All I get is an answerphone which means I have to tell Roberto I’ll get back to him tomorrow. “No problem. Just let me know. If you can’t do it, you can’t do it. If you can, the stage is yours.”

So that’s it. I have a gig in one of the coolest venues in London. Now all I need is a band.

I can’t get hold of Omater so just leave a voicemail and tell Roberto I’ll let him know tomorrow. No problem, he says. Well, introduction to this venue made – I’m going to have to think of a name to call it if it coming here becomes a regular thing – I have to get going. I have a Troybar Friday night jam to get to.
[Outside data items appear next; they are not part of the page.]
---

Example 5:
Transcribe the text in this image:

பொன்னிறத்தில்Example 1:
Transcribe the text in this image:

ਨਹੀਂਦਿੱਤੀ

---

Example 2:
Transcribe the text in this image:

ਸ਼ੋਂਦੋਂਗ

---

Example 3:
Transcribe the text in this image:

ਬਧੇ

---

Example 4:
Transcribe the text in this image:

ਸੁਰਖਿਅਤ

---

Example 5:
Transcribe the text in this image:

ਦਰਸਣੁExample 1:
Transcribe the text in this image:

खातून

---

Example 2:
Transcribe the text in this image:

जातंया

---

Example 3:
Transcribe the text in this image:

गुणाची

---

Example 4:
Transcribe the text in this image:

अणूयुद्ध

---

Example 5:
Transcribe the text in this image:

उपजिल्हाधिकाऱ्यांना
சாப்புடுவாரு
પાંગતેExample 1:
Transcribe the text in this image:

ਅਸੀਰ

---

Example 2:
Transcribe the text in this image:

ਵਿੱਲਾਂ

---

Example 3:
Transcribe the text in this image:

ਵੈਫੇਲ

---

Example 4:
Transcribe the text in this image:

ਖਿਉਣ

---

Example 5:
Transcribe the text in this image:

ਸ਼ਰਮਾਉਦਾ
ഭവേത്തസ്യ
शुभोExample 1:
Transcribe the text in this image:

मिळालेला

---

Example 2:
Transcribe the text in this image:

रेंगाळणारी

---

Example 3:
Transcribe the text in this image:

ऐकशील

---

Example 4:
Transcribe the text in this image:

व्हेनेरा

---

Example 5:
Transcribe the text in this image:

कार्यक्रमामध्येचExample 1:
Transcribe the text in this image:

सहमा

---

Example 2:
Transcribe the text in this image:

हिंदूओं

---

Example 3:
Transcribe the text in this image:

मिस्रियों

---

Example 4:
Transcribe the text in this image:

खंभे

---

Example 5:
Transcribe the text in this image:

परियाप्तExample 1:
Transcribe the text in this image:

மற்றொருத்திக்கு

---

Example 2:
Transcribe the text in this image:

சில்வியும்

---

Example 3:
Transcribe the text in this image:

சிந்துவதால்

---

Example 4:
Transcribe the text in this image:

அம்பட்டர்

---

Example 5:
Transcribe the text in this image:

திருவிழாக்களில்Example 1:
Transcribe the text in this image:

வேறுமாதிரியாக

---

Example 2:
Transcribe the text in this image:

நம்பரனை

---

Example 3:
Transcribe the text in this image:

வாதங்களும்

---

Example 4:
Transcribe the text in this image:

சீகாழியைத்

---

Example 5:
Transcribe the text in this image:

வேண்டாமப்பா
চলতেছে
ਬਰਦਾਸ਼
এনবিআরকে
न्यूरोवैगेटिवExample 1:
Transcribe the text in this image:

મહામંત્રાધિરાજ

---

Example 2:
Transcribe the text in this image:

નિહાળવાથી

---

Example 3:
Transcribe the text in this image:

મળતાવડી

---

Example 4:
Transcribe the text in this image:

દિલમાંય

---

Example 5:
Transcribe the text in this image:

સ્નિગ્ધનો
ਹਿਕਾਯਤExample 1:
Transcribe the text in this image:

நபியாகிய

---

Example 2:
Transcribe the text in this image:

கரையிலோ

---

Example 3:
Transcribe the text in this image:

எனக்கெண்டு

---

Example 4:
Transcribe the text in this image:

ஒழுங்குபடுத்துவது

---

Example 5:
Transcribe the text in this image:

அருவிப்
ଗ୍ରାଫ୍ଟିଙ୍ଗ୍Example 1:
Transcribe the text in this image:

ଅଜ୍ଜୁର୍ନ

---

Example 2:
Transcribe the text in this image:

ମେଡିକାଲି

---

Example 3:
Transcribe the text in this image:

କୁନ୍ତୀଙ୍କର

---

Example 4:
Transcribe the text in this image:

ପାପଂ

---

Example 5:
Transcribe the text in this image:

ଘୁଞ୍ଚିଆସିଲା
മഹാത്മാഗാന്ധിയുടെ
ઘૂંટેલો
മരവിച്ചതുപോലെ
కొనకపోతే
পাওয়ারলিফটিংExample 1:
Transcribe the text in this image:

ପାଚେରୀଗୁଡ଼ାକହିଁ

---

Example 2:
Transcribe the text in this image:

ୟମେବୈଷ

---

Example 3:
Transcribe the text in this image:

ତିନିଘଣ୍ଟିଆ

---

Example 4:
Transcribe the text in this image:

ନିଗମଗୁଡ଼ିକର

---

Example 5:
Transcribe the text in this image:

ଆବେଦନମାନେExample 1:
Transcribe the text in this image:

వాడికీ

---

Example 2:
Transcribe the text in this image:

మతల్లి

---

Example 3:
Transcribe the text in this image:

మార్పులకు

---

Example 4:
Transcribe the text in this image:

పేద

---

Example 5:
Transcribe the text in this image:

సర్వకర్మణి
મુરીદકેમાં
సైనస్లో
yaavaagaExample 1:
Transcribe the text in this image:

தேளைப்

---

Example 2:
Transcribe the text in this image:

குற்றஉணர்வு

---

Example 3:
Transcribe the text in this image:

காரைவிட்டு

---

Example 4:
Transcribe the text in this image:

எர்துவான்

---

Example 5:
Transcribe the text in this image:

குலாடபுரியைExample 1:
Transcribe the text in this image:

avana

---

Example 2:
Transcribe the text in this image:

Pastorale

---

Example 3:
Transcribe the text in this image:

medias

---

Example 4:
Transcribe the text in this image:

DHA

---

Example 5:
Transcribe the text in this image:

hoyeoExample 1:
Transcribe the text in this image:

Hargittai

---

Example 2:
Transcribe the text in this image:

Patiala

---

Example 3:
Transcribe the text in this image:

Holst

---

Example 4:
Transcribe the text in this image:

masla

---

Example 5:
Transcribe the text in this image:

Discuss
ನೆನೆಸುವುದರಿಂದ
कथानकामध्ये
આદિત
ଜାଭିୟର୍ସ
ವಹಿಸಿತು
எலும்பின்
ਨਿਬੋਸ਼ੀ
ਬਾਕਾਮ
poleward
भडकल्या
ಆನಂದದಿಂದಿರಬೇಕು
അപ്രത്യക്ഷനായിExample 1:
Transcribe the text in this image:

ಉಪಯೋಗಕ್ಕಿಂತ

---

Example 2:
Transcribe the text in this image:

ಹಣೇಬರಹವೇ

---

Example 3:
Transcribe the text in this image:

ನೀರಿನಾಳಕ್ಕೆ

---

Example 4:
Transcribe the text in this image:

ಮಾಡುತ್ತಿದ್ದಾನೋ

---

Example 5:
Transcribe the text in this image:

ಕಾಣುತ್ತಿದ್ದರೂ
So now I’m in Troy. The first thing I notice is that there are two film cameras, each equipped with huge bright lights. James says we have TV in tonight but what it actually is, I don’t know. I’ll actually say now that I neglect to ask which, for the purposes of the diary is probably a bit of a miss. Never mind. The important thing is that I make it onto the stage tonight which I duly do. As for how that goes, I think I’ve talked through enough jams, especially Troy jams so you know the drill. If something noteworthy happens, of course it will be mentioned but I don’t think I have to go through the full experience of every jam anymore. However, what is worth talking about here is how I fare in the full glare – literally – of TV (possibly) cameras. If you’ve ever met a really famous person, you may be familiar with this feeling. And I mean meet in that you actually talk to them for a while, not just a quick hello and autograph like in a signing session or some other equally brief encounter. It’s incredible how quickly you go from the first stage of, “Oh wow I’m talking to (insert name here)” to just chatting to them like you would any other person you’re meeting for the first time. And it feels totally normal. I guess unless we’re talking about someone truly iconic or idolised by you, but even then, I would risk saying it’s not much different. That’s what it’s like once I get up in front of the cameras. I really do forget they’re there as I just focus on what the band’s playing and on what I’m doing. I’m also please to say that I don’t go for it anymore than I would. I just, as you say, play my normal game. But then, I do think that a good trait of mine as a live performer is that I’ve always been able to ignore cameras and let the photographers just capture the natural shots they’re looking for, even when I’m aware I’m their sole focus of attention. So what do the cameras film while I’m on? What do they look at? What will they use if anything out of a whole evening of footage? I have absolutely no idea.